Design of compensated ferrimagnetic Heusler alloys for giant tunable exchange bias

Abstract

An approach to design compensated ferrimagnetic Heusler alloys is established. A small lack of compensation produces giant exchange bias and large coercivity. This effect is observed for alloys that have the magnetic transition above room temperature. Rational material design can accelerate the discovery of materials with improved functionalities1. This approach can be implemented in Heusler compounds with tunable magnetic sublattices to demonstrate unprecedented magnetic properties2. Here, we have designed a family of Heusler alloys with a compensated ferrimagnetic state. In the vicinity of the compensation composition in Mn–Pt–Ga, a giant exchange bias (EB) of more than 3 T and a large coercivity are established. The large exchange anisotropy originates from the exchange interaction between the compensated host and ferrimagnetic clusters that arise from intrinsic anti-site disorder.

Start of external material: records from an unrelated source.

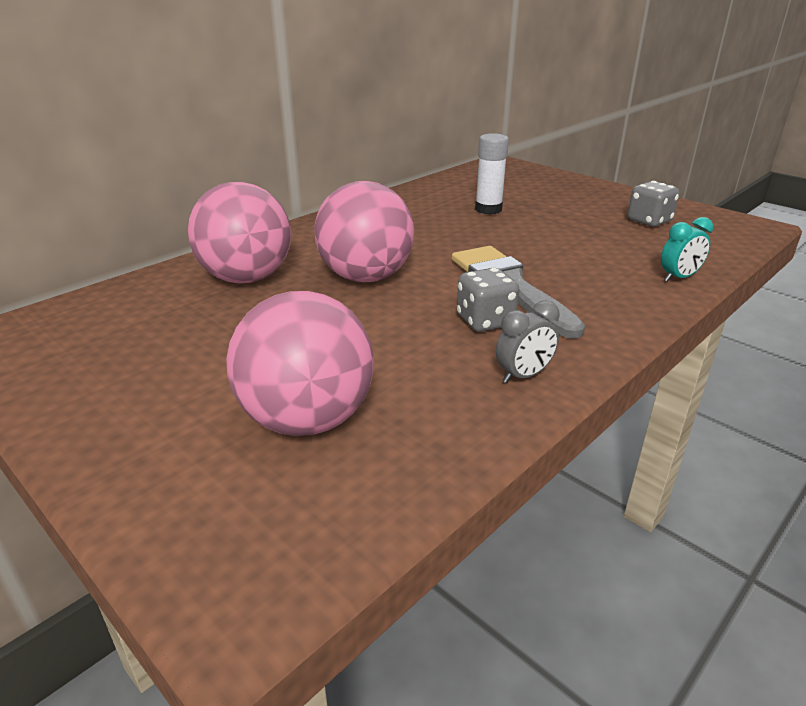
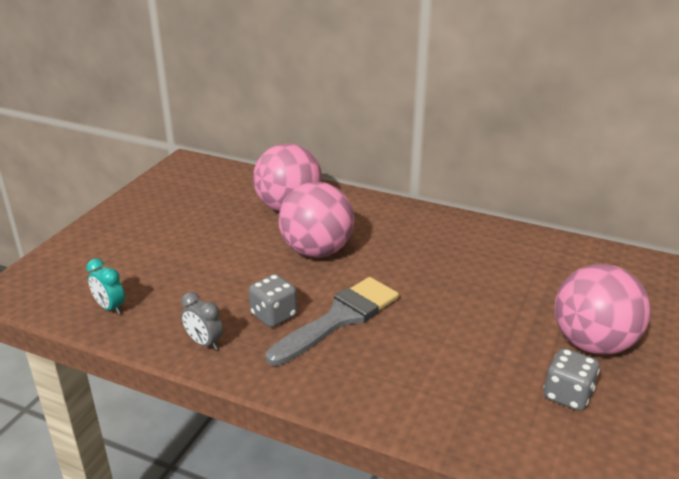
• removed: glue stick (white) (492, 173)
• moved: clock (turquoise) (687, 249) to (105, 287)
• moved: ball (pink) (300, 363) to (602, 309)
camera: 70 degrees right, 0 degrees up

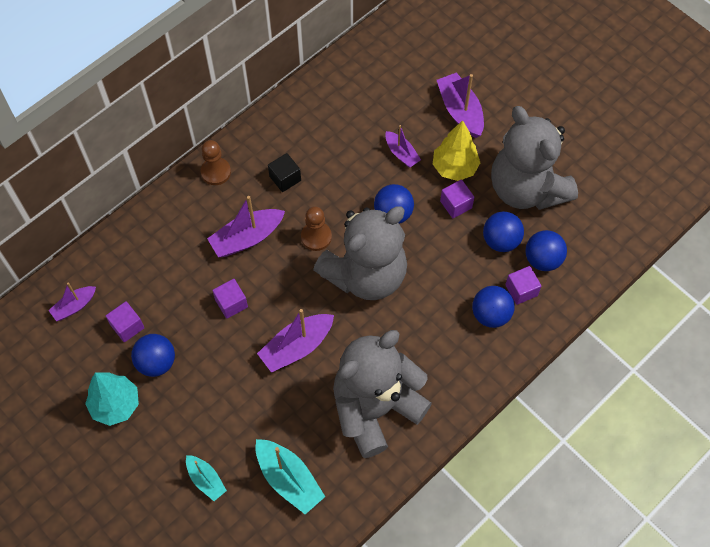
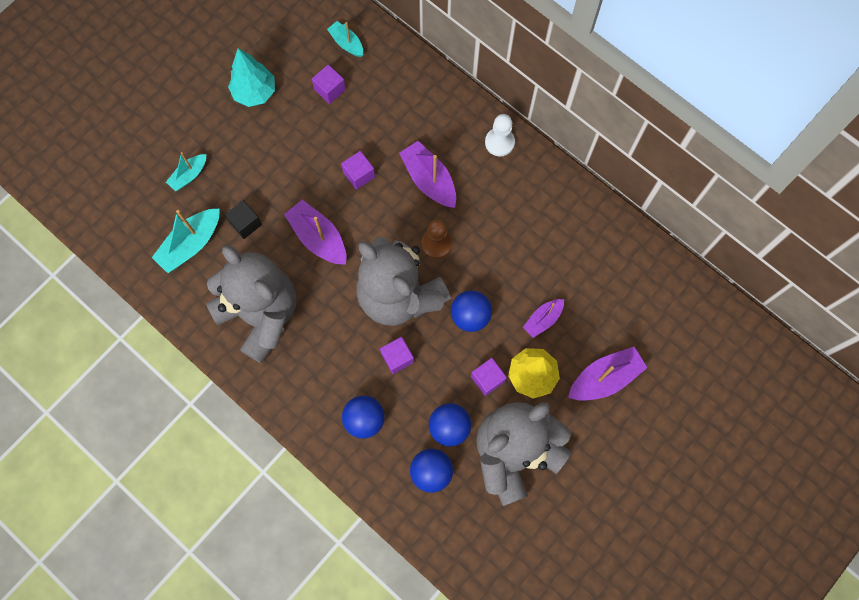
• recoloured: pawn (brown) (216, 162) to pawn (white) (500, 135)
• moved: cube (black) (284, 172) to (243, 219)
• moved: cube (purple) (523, 285) to (397, 355)
• recoloured: boat (purple) (72, 302) to boat (turquoise) (345, 39)
• removed: ball (blue) (153, 355)
camera: 85 degrees right, 10 degrees up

Our design approach is also demonstrated on a second material with a magnetic transition above room temperature, Mn–Fe–Ga, exemplifying the universality of the concept and the feasibility of room-temperature applications. These findings may lead to the development of magneto-electronic devices and rare-earth-free exchange-biased hard magnets, where the second quadrant magnetization can be stabilized by the exchange bias.